EXERCISE:
Everything from the line containing "Estimate the 3-D box of the bar" to the end of the material, both ends included, should be repeated exactly; please give only those lines.

MATERIAL PROVIDED:
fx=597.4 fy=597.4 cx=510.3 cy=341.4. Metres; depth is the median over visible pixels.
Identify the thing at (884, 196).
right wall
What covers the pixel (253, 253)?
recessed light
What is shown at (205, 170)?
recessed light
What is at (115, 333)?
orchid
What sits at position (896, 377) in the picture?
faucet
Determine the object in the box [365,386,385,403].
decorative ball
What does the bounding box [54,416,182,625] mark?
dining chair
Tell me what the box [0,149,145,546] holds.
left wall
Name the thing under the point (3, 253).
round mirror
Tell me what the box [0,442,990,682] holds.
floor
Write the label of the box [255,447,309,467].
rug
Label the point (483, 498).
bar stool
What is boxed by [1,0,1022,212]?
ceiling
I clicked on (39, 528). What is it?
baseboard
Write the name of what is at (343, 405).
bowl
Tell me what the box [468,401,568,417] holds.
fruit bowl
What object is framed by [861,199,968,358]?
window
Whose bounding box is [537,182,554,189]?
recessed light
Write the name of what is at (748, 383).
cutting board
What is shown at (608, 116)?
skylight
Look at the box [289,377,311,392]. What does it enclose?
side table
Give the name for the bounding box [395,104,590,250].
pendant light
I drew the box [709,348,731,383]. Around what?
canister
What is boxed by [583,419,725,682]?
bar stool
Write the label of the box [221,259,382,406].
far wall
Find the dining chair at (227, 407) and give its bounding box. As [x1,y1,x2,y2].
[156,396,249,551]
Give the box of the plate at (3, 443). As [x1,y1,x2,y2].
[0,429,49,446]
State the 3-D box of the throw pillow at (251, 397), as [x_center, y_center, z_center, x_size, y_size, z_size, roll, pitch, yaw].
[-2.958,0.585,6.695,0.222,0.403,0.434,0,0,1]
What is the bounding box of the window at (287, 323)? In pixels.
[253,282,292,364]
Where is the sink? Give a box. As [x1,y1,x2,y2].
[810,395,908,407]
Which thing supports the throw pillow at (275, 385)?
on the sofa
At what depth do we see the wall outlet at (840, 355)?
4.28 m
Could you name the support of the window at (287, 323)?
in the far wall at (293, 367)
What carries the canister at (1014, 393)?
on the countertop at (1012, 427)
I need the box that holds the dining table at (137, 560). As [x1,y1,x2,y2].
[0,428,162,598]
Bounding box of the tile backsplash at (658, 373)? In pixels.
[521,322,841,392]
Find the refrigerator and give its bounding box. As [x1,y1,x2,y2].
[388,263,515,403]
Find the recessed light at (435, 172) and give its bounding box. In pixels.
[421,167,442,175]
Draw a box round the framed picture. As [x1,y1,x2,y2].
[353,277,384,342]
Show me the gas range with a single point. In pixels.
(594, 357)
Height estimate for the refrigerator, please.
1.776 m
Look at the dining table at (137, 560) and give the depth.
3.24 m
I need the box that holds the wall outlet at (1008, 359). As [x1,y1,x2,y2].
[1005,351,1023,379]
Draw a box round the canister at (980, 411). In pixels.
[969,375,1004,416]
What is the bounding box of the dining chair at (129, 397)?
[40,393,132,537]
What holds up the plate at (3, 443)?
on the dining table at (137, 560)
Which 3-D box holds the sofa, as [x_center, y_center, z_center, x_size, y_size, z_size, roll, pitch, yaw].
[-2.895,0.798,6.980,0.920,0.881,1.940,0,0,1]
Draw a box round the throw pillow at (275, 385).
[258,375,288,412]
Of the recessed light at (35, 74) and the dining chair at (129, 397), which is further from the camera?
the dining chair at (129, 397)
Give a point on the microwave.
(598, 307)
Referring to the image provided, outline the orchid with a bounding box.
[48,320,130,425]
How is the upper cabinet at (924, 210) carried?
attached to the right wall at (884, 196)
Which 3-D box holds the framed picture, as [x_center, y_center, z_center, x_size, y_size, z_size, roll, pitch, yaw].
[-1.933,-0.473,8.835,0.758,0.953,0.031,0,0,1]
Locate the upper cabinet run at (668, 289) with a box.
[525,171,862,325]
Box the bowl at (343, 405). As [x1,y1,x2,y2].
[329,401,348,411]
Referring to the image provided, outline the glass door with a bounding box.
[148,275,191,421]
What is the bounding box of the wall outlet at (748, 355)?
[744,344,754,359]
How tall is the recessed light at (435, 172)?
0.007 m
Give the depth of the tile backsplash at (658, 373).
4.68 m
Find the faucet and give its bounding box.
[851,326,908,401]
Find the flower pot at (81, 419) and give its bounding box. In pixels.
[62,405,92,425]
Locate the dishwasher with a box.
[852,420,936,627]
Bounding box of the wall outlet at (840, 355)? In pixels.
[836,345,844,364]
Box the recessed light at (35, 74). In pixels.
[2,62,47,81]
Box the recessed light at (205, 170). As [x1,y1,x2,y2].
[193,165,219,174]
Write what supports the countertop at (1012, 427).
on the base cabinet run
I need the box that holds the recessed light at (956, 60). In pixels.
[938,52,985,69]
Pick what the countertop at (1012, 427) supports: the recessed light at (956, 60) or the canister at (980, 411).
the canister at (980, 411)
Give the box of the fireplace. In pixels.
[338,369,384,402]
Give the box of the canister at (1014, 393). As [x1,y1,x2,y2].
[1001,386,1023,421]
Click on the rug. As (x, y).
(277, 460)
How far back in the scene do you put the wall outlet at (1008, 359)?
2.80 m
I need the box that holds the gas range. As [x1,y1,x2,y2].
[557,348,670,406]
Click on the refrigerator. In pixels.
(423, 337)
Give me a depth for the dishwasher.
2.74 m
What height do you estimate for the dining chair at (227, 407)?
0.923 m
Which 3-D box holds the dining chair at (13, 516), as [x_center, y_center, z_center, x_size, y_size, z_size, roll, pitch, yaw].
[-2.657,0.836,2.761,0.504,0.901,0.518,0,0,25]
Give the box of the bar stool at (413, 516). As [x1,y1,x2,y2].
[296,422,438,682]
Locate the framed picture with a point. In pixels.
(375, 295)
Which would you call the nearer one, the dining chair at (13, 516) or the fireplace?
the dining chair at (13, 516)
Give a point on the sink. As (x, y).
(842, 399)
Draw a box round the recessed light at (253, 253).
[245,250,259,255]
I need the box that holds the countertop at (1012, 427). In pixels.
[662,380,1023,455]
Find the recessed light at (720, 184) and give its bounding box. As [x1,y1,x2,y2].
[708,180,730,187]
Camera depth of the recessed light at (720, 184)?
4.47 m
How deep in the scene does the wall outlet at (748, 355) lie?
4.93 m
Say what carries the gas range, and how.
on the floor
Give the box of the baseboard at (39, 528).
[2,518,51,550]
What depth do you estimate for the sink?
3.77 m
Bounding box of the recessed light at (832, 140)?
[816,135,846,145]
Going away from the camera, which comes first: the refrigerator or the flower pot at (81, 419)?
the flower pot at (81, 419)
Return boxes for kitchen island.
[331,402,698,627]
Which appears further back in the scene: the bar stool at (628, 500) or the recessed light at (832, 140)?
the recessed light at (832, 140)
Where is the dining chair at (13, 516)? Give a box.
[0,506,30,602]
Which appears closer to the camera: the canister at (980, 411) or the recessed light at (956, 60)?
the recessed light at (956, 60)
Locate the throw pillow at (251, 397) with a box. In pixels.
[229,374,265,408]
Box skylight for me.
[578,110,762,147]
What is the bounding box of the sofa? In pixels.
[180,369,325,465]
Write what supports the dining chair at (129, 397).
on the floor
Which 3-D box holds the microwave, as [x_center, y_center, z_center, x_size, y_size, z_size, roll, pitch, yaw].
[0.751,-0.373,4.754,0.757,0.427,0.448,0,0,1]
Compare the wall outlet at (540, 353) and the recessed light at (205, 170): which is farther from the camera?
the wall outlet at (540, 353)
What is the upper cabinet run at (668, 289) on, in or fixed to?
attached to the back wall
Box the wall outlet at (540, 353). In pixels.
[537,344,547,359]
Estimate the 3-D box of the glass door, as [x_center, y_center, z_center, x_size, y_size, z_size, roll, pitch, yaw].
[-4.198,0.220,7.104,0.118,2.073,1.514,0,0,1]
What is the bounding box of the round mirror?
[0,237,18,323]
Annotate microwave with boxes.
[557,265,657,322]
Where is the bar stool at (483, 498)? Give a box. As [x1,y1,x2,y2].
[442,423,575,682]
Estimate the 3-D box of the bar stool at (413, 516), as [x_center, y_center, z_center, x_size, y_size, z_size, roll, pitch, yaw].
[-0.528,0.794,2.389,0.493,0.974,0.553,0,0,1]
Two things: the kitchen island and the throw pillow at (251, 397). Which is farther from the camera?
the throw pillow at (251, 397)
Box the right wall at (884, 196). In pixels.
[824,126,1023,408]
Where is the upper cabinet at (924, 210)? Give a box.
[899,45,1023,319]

ANSWER BOX:
Estimate the 3-D box of the bar stool at (413, 516), as [x_center, y_center, z_center, x_size, y_size, z_size, roll, pitch, yaw].
[-0.528,0.794,2.389,0.493,0.974,0.553,0,0,1]
Two things: the kitchen island and the throw pillow at (251, 397). Which is farther from the camera?
the throw pillow at (251, 397)
Box the right wall at (884, 196). In pixels.
[824,126,1023,408]
Where is the upper cabinet at (924, 210)? Give a box.
[899,45,1023,319]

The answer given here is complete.